Joe-Fio Neenyann Meyer (born 17 June 1918) was a Ghanaian diplomat and trade unionist.

==Early years and education==
He was born in Accra, British Gold Coast. Joe-Fio had his early education at Accra Royal School from 1925 to 1928, he later proceeded to John Aglionby (bishop) Boys' School from 1929 to 1934 then the Accra Academy where he obtained his secondary education. He entered Tetteh's Business College and Scriba Commercial Institute, he obtained a group diploma in Secretaryship at the London School of Accountancy in 1955. He had an extra mural education at the University College of the Gold Coast then later studied at Ruskin College, Oxford, on ICFTU Scholarship which took him to the British TUC, the French Trade Union Headquarters, Force Ouvriere, Paris, and the Office of the Belgian Workers Movement Brussels, LC.

==Career==
He was first employed by the Société commerciale de l'Ouest africain (S.C.O.A.) Headquarters in Accra from 1937 to 1958.

He was Gold Coast's Ballroom dance Champion in 1942. He was a Red Cross member for life in 1944. In 1945, he received the Duke of Gloucester's Certificate for Red Cross War effort and also received General de Gaulle's word of thanks. He became President of the Bishop boys' Old Boys' association in 1945.

In 1951 he was elected General Secretary of the trade union of the Société commerciale de l'Ouest africain. From 1952 to 1954 he was a member of the Salary Board (Retail Trade Workers). He became a member of the Central Advisory Committee on health services from 1953 to 1956. He was also a member of the Local Employment Committee from 1954 to 1957.

In 1955 he was made Treasurer of the Ghana Education Workers Association.
The following year, he became a Fellow of the British Chamber of Commerce and also a member of the Industrial Welfare Society (London). That same year, he was promoted to Assistant to the Technical Department Manager at S.C.O.A. after 20 years of meritorious service to the company.
At the 13th Annual Conference, in Sekondi-Takoradi he was elected President of the Ghana Trades Union Congress and also served as Director of Education.
He was an Affiliate Member of the Institute of Personnel Management (London).
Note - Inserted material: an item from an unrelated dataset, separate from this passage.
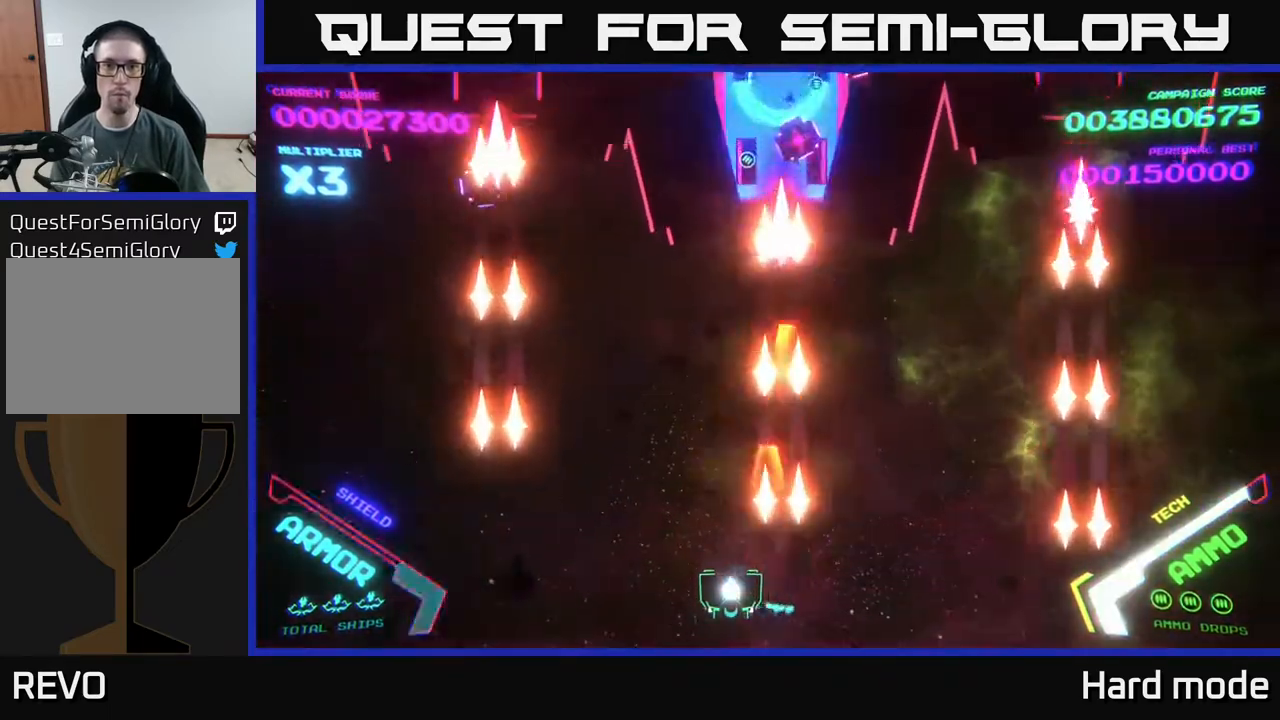
{"buttons": [], "left_stick": "up-right", "events": [[17, "X", "up"], [100, "left_stick", "up-left"], [283, "left_stick", "up"], [417, "left_stick", "up-right"]]}
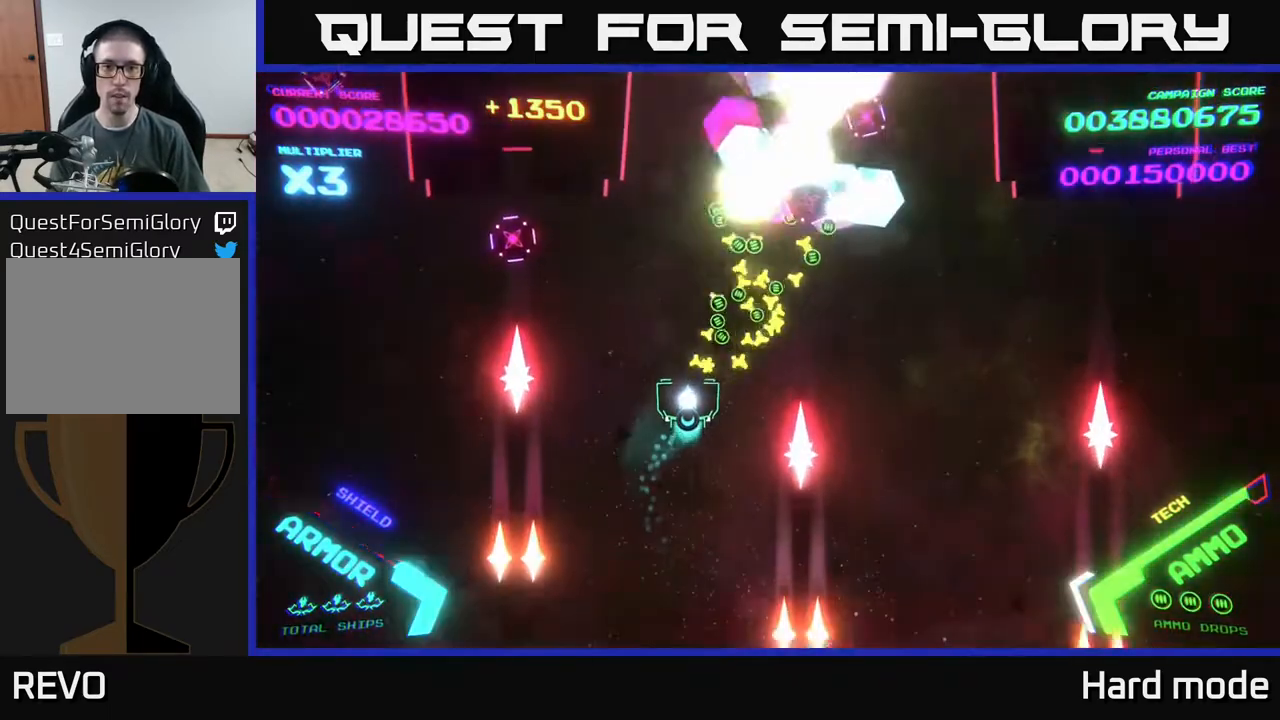
{"buttons": ["B"], "left_stick": "up-left", "events": [[67, "left_stick", "up-left"], [133, "left_stick", "center"], [183, "left_stick", "down-right"], [350, "left_stick", "up-right"], [417, "B", "down"], [433, "left_stick", "up-left"]]}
In 1957 he was a member of the Advisiory Work Committee and also a member of the College of Technology Council.
That same year he was made the President of the Association of Students of the International Confederation of Free Trade Unions in Brussels.
He was a member of the seven men Management Committee of the Accra Municipality.
At the 40th International Labour Conference in 1957, he participated in a study tour of trade unions, the factories and office cooperatives in Belgium, France, the Netherlands, Portugal, Switzerland, Tunisia, United Kingdom and the Labor movement representing Ghana.
He also participated in the conference at: Commonwealth Trade Union Group in Geneva and the 5th Afro-Asian World Congress of the International Confederation of Free Trade Unions in Tunisia that same year.

In 1958 he was elected President of the executive board of the Ghana Trades Union Congress and appointed vice-president of the Builders Brigade Council with the rank of Lieutenant. He retired as Product Assistant/Technical Manager in that same year.

==Diplomatic duties==
In 1960 he was assigned to the Ministry of Foreign Affairs as the first labour attaché and was sent to Lagos, he was appointed Commissioner to Nairobi.
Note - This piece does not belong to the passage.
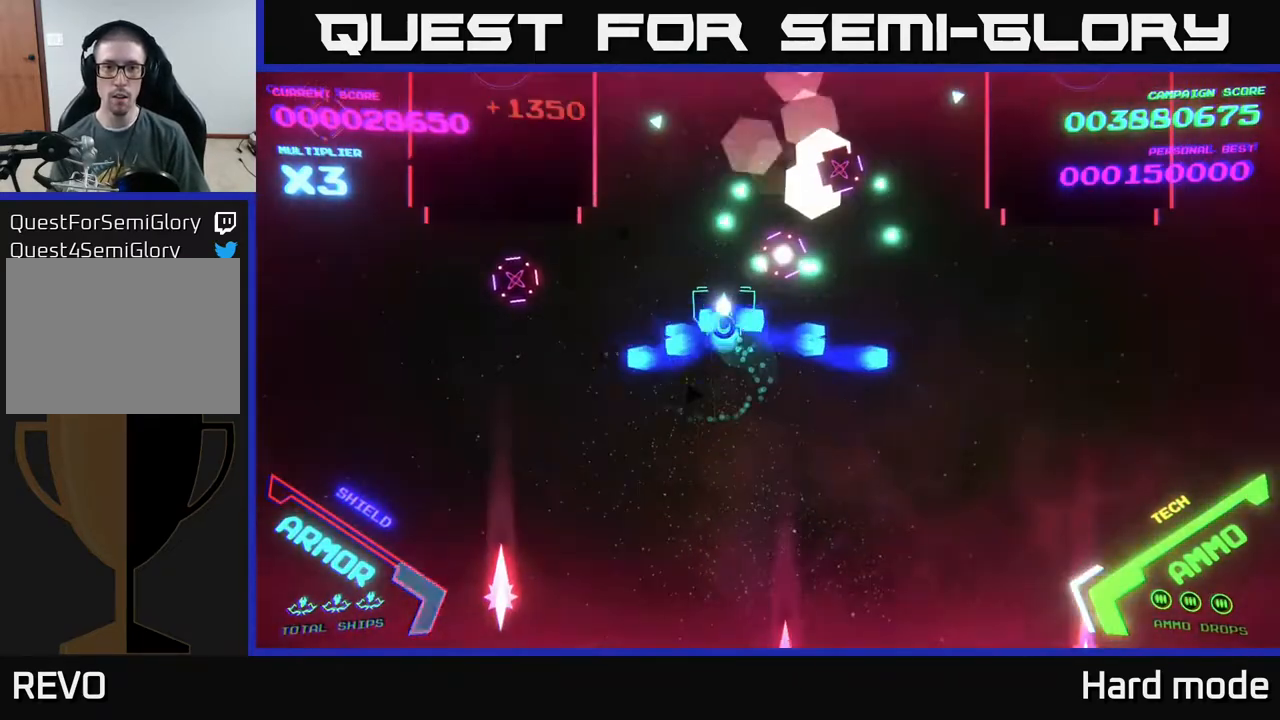
{"buttons": ["B"], "left_stick": "down-left", "events": [[217, "left_stick", "up"], [383, "B", "up"], [383, "left_stick", "down-right"], [433, "B", "down"], [450, "left_stick", "down-left"]]}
From 1961 to 1963 he was Ghana's High Commissioner to Tanzania at Dar es Salaam (then Tanganyika).

From 1964 to February 24, 1966, he was Ghana's ambassador to China at Beijing with accreditation to Pyongyang, (North Korea) and Hanoi, (North Vietnam).

He was responsible for the preparation of the state visit of Kwame Nkrumah to Hanoi, North Vietnam on 21 February 1966 to resolve the Vietnam War. It was during this period of Nkrumah's absence that a coup d'état was instigated on 24 February 1966 to overthrow him from power.